Não faz muito tempo, levei minha esposa para um jantar no restaurante de um velho amigo. Dávamos risadas e falávamos sobre coisas que a rotina esconde, até que me chega o seboso, quarenta e tantos, solteiro, chato pra caralho e me pede para sentar na mesa. Sou demorado para notar as coisas. Estou sempre desprevenido. Como dizer não numa situação daquelas? E o cabra senta. E pede um copo. E entorna minha cerveja e começa a falar de tecidos. Que porra eu entendo de popeline? O sujeito insiste. E fala. E fala pra cacete! Os planos de viagem, as preocupações da minha mulher com o aniversário do filho e a vacina da cachorra, não importam mais. O sujeito engata uma terceira sobre os descontos que encontrou na vinte e cinco e não há remédio senão pedir a conta.
Ontem a história se repetiu. Estava com um tio e uma prima que raramente encontro. Adoro aquele sujeito. É tão detalhista para contar as coisas que tento memorizar as suas frases para construir as minhas. E dá-lhe, cerveja, vinho e o que viesse. Vejo o seboso chegar à porta com um sorriso maroto, aproximar-se lentamente da mesa e pedir uma cadeira. “Filho da puta!” Tornara-se íntimo. Deve ter visto em mim um passaporte para falar sobre cambraia com quem quer que seja. E começa… sua voz fina preenche todas as frestas do restaurante e já começa a incomodar os clientes na outra ponta. O chato me entrega 3 Reais, pede uma cerveja de 7 e apresenta a minha comanda ao garçom. Fiquei sem reação. Ele é humilde e até meio delicado. E eu não tenho meias palavras. Como dar porrada num cara desse? E chega a refeição do meu tio. Um boêmio que conhece bem as antimanhas dos velhos golpistas. O seboso fala, ele não responde. Sem se dar por rogado, o chato usa as mãos para rasgar um pão fatiado, mergulha-o na tijelinha de homus (era comida árabe) e escancara a boca para receber a massa que perdera o brilho ao aproximar-se de um emaranhado de restaurações mal feitas. A massa gruda no canino. Minha prima faz cara de nojo. “Foda-se” – penso. – “Ele que fique aí.” Dois amigos chegam em seguida. Me encontro com eles no balcão e sou recebido com um abraço. É praxe nos encontrarmos naquele bar há mais de 5 anos. Há poucos metros, o meu tio paga a conta e foge. O chato chega ao balcão. Pede um copo, enche com a cerveja dos meus amigos e solta sua voz imersa em gás hélio. “Tenho uma mala cheia de tecidos lá em casa. É com ela que eu ganho a vida!” – “Puta quel pariu!” – rosno. “Deve ser uma mala enorme!” – responde o meu amigo. O seboso posiciona-se, estrategicamente, no centro do balcão e abre os braços. É repreendido pelo dono do estabelecimento que diz que ele poderia estar passando dos limites. “São meus amigos!” – dá um tapa nas costas do músico. Meu amigo acende um cigarro para acalmar os nervos. O seboso fila. Chega outra cerveja. O chato serra. Meu amigo acende um cigarro na bituca fumegante e o sujeito arreganha o maço sobre a mesa para ver o que tinha sobrado. Terra devastada.
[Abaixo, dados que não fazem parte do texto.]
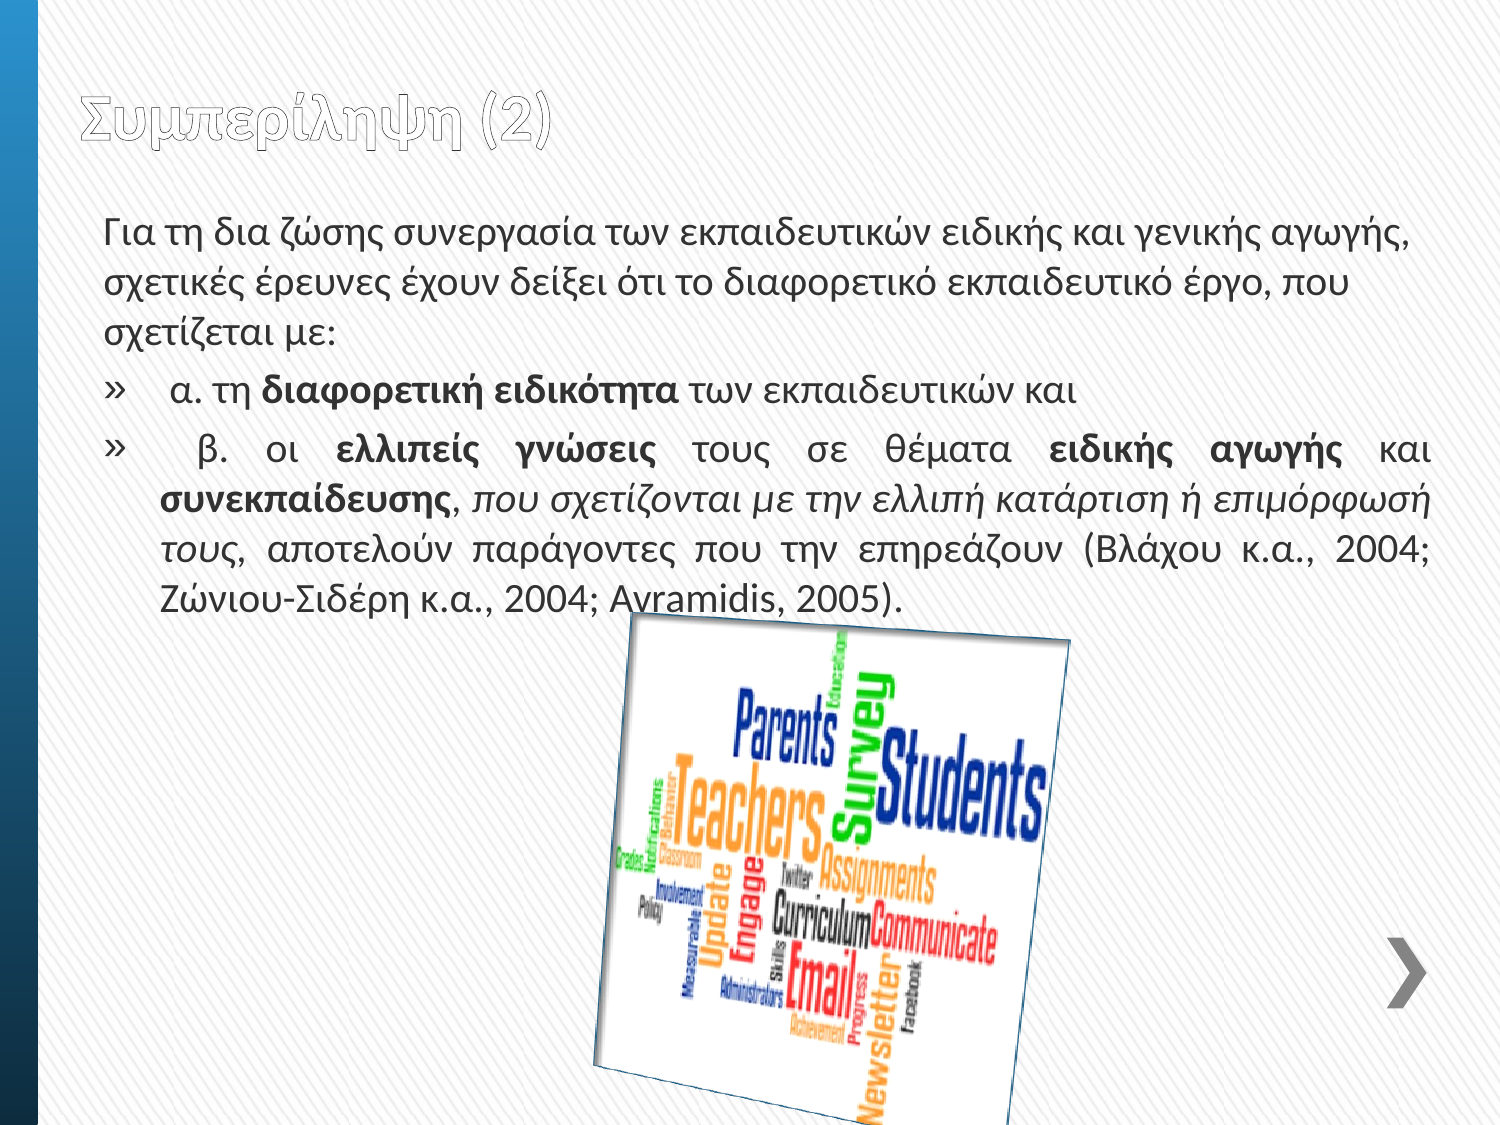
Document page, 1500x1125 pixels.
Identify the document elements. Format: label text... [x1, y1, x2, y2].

title Συμπερίληψη (2) [64, 30, 1388, 161]
picture [589, 609, 1074, 1125]
list Για τη δια ζώσης συνεργασία των εκπαιδευτικών ειδικής και γενικής αγωγής, σχετικές έρευνες έχουν δείξει ότι το διαφορετικό εκπαιδευτικό έργο, που σχετίζεται με: α. τη διαφορετική ειδικότητα των εκπαιδευτικών και β. οι ελλιπείς γνώσεις τους σε θέματα ειδικής αγωγής και συνεκπαίδευσης, που σχετίζονται με την ελλιπή κατάρτιση ή επιμόρφωσή τους, αποτελούν παράγοντες που την επηρεάζουν (Βλάχου κ.α., 2004; Ζώνιου-Σιδέρη κ.α., 2004; Avramidis, 2005). [88, 196, 1447, 863]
Meu amigo tentava relatar sua última peripécia, mas parecia afogar-se em um oceano pegajoso. Contava que foi parado por um policial que puxou a capivara de seu veículo e encontrou mais de cinco anos de IPVA vencido. “Todo aquele imposto, somado aos prejuízos da multa, guincho e estacionamento… não vale a pena. Abandonei o Corsa no pátio da delegacia e comprei outro carro! Uno Fire! Bonito pra caralho…” – e foi cortado novamente pelo chato: “Carro novo? Vou aceitar carona!” E meu amigo pulou com os dois pés em seu peito: “A pena do chato é andar a pé. Comigo você não vai!” E aplicou-lhe um direto no nariz.